▶ **Your tasks**:
(A) Answer these questions using the passage on the history of identity documents:
(i) In what month and year did Bertillon receive permission to run a small experiment?
(ii) What was London's population by 1900?
(iii) In what year was the daguerreotype invented?
(B) Reproduce word for word the portion of the passage on the history of identity documents starting with "Bertillon was different." and going on through "data had begun.".

▶ **Text provided**:
The History of Identity Documents — A 3-Part Series

The History of Identity Documents (Part 2): When Governments Started Recording Faces

In the winter of 1879, a junior clerk at the Paris Prefecture of Police sat before a pile of paperwork. This 26-year-old named Alphonse Bertillon was assigned the tedious task of sorting criminal record cards. At the time, when the Paris police re-arrested a criminal, there was almost no way to determine whether he had been caught before. Names could be changed, and physical descriptions were far too subjective. A description like “tall man, brown hair, blue eyes” could apply to tens of thousands of people in Paris alone.[1]

Bertillon was different. Influenced by his father, a statistician, and his grandfather, an anthropologist, he conceived the idea of reducing the human body to numbers. Once a person reaches adulthood, the dimensions of their bones do not change. Height, arm length, foot size, head width, ear shape — the combination of these measurements is essentially unique. He proposed this idea to his superiors, and was initially ignored.[1] But after persistent persuasion, in February 1882 he was granted permission to run a small experiment.

Three months later, he achieved his first breakthrough. He identified a repeat offender who had been re-arrested under a different name, using body measurement data.[1] From that moment, the era in which the state began recording the human body as data had begun.

Faces on Paper — The Limits Before Photography

As we saw in Part 1, for thousands of years identity verification depended on documents and testimony. A letter bearing the king’s seal, a merchant’s signature, a witness’s guarantee — these proved a person’s identity. But this system had a fundamental flaw: it could not verify the face of the person in question.

Up through the 18th century, physical descriptions in passports read something like this: “Age approximately 35, medium height, brown hair, oval face, blue eyes, ordinary nose, small scar on forehead.” Even with such a description, the border guard’s task of matching it to the person standing before them was highly subjective. If a document was stolen or forged, someone else could use it.[2]

As European cities grew rapidly in the mid-19th century, this problem became increasingly serious. London’s population grew from around one million in 1800 to 6.5 million by 1900. Paris expanded at a similar pace. In the city, nobody knew their neighbors. If identity verification in rural communities relied on “everyone knowing everyone,” cities needed a way to confirm identity among strangers.[3]

When the daguerreotype was invented in 1839 and photography spread quickly, police immediately recognized the possibilities. From the 1850s, the practice of photographing criminals emerged. But photographs alone were not enough. Finding a specific individual among thousands of photo albums was no different from searching for a needle in a haystack.[4]

Bertillon anthropometric card, front and back
Alphonse Bertillon’s anthropometric card — body measurements and standardized photographs recorded together. Source: Wikipedia (CC0 1.0)

▶ **Given information**:
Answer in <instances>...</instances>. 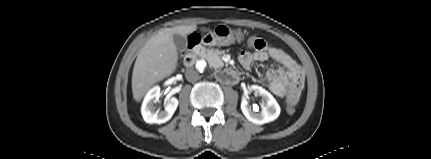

▶ **Solutions to the problems**:
(A)
(i) February 1882
(ii) 6.5 million
(iii) 1839

(B)
Bertillon was different. Influenced by his father, a statistician, and his grandfather, an anthropologist, he conceived the idea of reducing the human body to numbers. Once a person reaches adulthood, the dimensions of their bones do not change. Height, arm length, foot size, head width, ear shape — the combination of these measurements is essentially unique. He proposed this idea to his superiors, and was initially ignored.[1] But after persistent persuasion, in February 1882 he was granted permission to run a small experiment.

Three months later, he achieved his first breakthrough. He identified a repeat offender who had been re-arrested under a different name, using body measurement data.[1] From that moment, the era in which the state began recording the human body as data had begun.